Front Aging Neurosci. 2021 Aug 2;13:697425. doi: 10.3389/fnagi.2021.697425. eCollection 2021.
: This study was conducted in order to evaluate retinal ganglion cell (RCG) function and the neural conduction along the postretinal large and small axons and its correlation with retinal nerve fiber layer thickness (RNFL-T) in open-angle glaucoma (OAG) eyes. : Thirty-seven OAG patients (mean age: 51.68 ± 9.83 years) with 24-2 Humphrey mean deviation (MD) between -2.5 and -20 dB and IOP <21 mmHg on pharmacological treatment (OAG group) and 20 age-matched controls (control group) were enrolled. In both groups, simultaneous pattern electroretinograms (PERG) and visual evoked potentials (VEP), in response to checks stimulating macular or extramacular areas (the check edge subtended 15' and 60' of visual arc, respectively), and RNFL-T (measured in superior, inferior, nasal, and temporal quadrants) were assessed. : In the OAG group, a significant (ANOVA, < 0.01) reduction of 60' and 15' PERG P50-N95 and VEP N75-P100 amplitudes and of RNFL-T [overall (average of all quadrants) or temporal] with respect to controls was found; the values of 60' and 15' PERG P50 and VEP P100 implicit times and of retinocortical time (RCT; difference between VEP P100 and PERG P50 implicit times) were significantly ( < 0.01) increased with respect to control ones. The observed increased RCTs were significantly linearly correlated (Pearson's test, < 0.01) with the reduced PERG amplitude and MD values, whereas no significant linear correlation ( < 0.01) with RNFL-T (overall or temporal) values was detected. : In OAG, there is an impaired postretinal neural conduction along both large and small axons (increased 60' and 15' RCTs) that is related to RGC dysfunction, but independent from the RNFL morphology. This implies that, in OAG, the impairment of postretinal neural structures can be electrophysiologically identified and may contribute to the visual field defects, as suggested by the linear correlation between the increase of RCT and MD reduction.

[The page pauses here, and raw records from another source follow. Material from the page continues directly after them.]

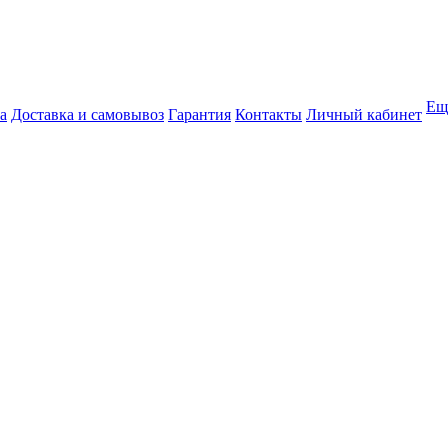
Ещ
а
Доставка и самовывоз
Гарантия
Контакты
Личный кабинет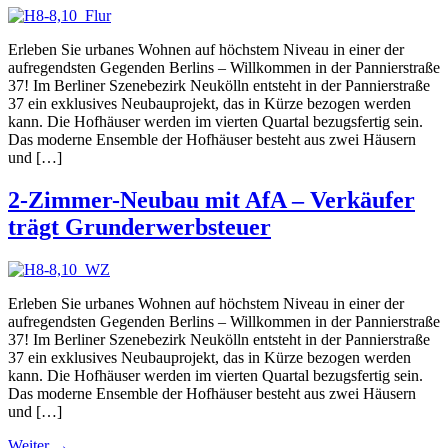
Erleben Sie urbanes Wohnen auf höchstem Niveau in einer der
aufregendsten Gegenden Berlins – Willkommen in der Pannierstraße
37! Im Berliner Szenebezirk Neukölln entsteht in der Pannierstraße
37 ein exklusives Neubauprojekt, das in Kürze bezogen werden
kann. Die Hofhäuser werden im vierten Quartal bezugsfertig sein.
Das moderne Ensemble der Hofhäuser besteht aus zwei Häusern
und […]
2-Zimmer-Neubau mit AfA – Verkäufer
trägt Grunderwerbsteuer
Erleben Sie urbanes Wohnen auf höchstem Niveau in einer der
aufregendsten Gegenden Berlins – Willkommen in der Pannierstraße
37! Im Berliner Szenebezirk Neukölln entsteht in der Pannierstraße
37 ein exklusives Neubauprojekt, das in Kürze bezogen werden
kann. Die Hofhäuser werden im vierten Quartal bezugsfertig sein.
Das moderne Ensemble der Hofhäuser besteht aus zwei Häusern
und […]
Weiter
→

本研究旨在评估开角型青光眼(OAG)患者视网膜神经节细胞(RGC)功能、视网膜后大、小轴突的神经传导情况及其与视网膜神经纤维层厚度(RNFL-T)的相关性。纳入37例OAG患者(平均年龄:51.68±9.83岁),其24-2 Humphrey平均偏差(MD)在-2.5至-20 dB之间,药物治疗时眼压<21 mmHg(OAG组),以及20例年龄匹配的对照者(对照组)。两组均进行了同步图形视网膜电图(PERG)和视觉诱发电位(VEP)检查,刺激黄斑或黄斑外区域的方格(方格边缘分别对应15'和60'视弧),并评估RNFL-T(在上、下、鼻、颞象限测量)。在OAG组中,发现与对照组相比,60'和15' PERG的P50-N95以及VEP的N75-P100波幅和RNFL-T[总体(所有象限平均值)或颞侧]显著降低(方差分析,<0.01);60'和15' PERG的P50以及VEP的P100潜伏期和视皮质时间(RCT;VEP P100与PERG P50潜伏期之差)与对照组相比显著增加(<0.01)。观察到的RCT增加与PERG波幅降低和MD值显著线性相关(Pearson检验,<0.01),而与RNFL-T(总体或颞侧)值无显著线性相关(<0.01)。在OAG中,视网膜后大、小轴突的神经传导均受损(60'和15' RCT增加),这与RGC功能障碍有关,但与RNFL形态无关。这意味着,在OAG中,视网膜后神经结构的损伤可通过电生理方法识别,并且可能导致视野缺损,RCT增加与MD降低之间的线性相关性表明了这一点。